Le 15/03/2018 18:39, Cattier-clotilde a écrit :
  

Bonjour,

En cas de revente de l'immeuble, la fraction non affectée à l'habitation principale ne peut pas bénéficier du dispositif d'exonération applicable à la cession de la résidence principale.

En revanche, les abattements pour durée de détention sont applicables à la plus-value sur la fraction de l'immeuble affectée à un usage professionnel.

Cordialement


Le 11/01/2019 09:15, Saluts a écrit :
  

Bonjour,

Je recherche désespérément un modèle de bail de location partielle de mon logement (dont je suis le propriétaire) à ma société.

Où puis-je trouver cela s'il vous plait ?

D'avance merci

FA


Le 09/09/2019 14:01, Ylezy a écrit :
  

Bonjour et merci pour tous ces éléments.

J'ai un cas "particulier" (nous avons tous le nôtre, je suppose ?).

Je suis gérant majoritaire d'une activité de services en informatique.
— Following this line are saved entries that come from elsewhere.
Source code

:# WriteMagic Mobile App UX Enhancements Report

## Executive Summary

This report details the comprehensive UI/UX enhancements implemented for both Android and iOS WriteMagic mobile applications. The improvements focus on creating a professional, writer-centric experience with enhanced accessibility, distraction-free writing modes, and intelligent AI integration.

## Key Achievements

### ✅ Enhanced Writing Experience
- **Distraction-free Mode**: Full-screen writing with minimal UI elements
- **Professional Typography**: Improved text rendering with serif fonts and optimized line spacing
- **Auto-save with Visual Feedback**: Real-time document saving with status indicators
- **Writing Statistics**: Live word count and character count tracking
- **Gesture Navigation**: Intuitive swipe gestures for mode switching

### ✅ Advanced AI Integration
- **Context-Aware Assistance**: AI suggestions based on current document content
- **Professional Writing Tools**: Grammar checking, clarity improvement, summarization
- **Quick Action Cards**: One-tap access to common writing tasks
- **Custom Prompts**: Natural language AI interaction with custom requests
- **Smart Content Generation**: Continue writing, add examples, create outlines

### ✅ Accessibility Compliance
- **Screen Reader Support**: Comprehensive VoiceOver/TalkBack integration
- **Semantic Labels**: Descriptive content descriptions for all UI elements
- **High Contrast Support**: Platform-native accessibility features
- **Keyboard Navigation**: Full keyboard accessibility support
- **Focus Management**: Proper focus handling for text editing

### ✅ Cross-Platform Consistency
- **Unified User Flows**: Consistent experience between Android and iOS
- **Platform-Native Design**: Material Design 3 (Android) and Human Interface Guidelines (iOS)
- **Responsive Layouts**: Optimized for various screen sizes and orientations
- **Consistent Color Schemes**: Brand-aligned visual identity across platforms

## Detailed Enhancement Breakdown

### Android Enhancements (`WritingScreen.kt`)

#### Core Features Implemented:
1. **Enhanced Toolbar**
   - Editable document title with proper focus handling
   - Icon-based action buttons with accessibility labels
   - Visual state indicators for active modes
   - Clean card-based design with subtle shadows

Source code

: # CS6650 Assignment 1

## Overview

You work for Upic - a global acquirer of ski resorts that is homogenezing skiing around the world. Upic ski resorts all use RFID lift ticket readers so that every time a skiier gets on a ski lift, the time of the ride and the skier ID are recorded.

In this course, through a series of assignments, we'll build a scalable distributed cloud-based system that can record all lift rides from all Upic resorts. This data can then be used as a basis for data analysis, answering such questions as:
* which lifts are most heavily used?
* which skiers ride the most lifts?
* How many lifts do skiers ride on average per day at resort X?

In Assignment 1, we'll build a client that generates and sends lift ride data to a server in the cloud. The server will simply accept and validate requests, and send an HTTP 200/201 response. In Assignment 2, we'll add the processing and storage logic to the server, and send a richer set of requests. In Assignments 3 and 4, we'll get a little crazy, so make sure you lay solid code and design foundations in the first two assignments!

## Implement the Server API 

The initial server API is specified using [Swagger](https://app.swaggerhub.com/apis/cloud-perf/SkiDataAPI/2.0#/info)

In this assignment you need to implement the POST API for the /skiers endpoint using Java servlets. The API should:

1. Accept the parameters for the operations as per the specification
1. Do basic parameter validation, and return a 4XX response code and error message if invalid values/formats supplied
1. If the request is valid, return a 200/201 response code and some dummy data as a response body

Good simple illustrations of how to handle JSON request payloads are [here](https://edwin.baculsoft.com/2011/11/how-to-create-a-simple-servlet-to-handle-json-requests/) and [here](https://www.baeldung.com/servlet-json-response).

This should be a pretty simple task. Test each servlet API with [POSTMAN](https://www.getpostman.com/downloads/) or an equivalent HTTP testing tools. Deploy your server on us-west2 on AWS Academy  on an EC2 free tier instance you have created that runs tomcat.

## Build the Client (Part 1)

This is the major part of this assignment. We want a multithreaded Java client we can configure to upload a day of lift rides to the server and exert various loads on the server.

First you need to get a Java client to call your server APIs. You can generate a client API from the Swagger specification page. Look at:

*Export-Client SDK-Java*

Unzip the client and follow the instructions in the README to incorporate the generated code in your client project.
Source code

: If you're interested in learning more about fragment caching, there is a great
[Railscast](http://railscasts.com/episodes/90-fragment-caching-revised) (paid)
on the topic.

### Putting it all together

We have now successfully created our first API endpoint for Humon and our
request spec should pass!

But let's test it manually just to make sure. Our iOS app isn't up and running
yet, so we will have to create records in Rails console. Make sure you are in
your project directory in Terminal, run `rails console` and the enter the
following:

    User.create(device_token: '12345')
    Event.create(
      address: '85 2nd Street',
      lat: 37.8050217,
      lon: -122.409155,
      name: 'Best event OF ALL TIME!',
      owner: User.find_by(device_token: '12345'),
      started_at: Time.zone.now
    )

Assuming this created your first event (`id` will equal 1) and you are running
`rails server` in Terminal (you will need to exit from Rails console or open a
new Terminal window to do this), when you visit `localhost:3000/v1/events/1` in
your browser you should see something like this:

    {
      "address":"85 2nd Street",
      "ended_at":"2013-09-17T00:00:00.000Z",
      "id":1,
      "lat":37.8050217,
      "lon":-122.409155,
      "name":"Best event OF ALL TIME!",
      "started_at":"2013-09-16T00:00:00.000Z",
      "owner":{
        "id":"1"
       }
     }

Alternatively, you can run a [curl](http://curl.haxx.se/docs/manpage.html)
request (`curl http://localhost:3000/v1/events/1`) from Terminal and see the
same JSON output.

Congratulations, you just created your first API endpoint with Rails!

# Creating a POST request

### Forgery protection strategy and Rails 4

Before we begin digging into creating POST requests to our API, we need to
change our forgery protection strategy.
Techniquement, ma compagne est propriétaire du logement que nous habitons. Le principal de mon activité est exercé chez nous. J'ai investi une partie des lieux depuis plusieurs années (environ 19m² pour bureau, serveurs, stockage).

Je dispose de nombreux serveurs et qui génèrent une charge non négligeable en électricité (il a fallu passer notre compteur à 13KW pour permettre le fonctionnement).

Ainsi, chaque année, la part de la consommation engendrée par l'exercice de mon activité compte pour 44% de notre consommation d'énergie électrique. Le budget est conséquent.

Nous voudrions pouvoir faire participer ma société aux charges induites. Comment faire ? Faut il établir un bail ? de quel type, mixte ? Commercial (je ne reçois quasiment jamais de client, nous habitons une longère en rase campagne, au milieu de rien) ?
Nous ne souhaitons pas nécessairement que la société verse un "loyer" pour l'occupation permanente des lieux, mais simplement qu'elle paie sa part de charges.

Merci pour toute réponse que vous pourriez nous apporter.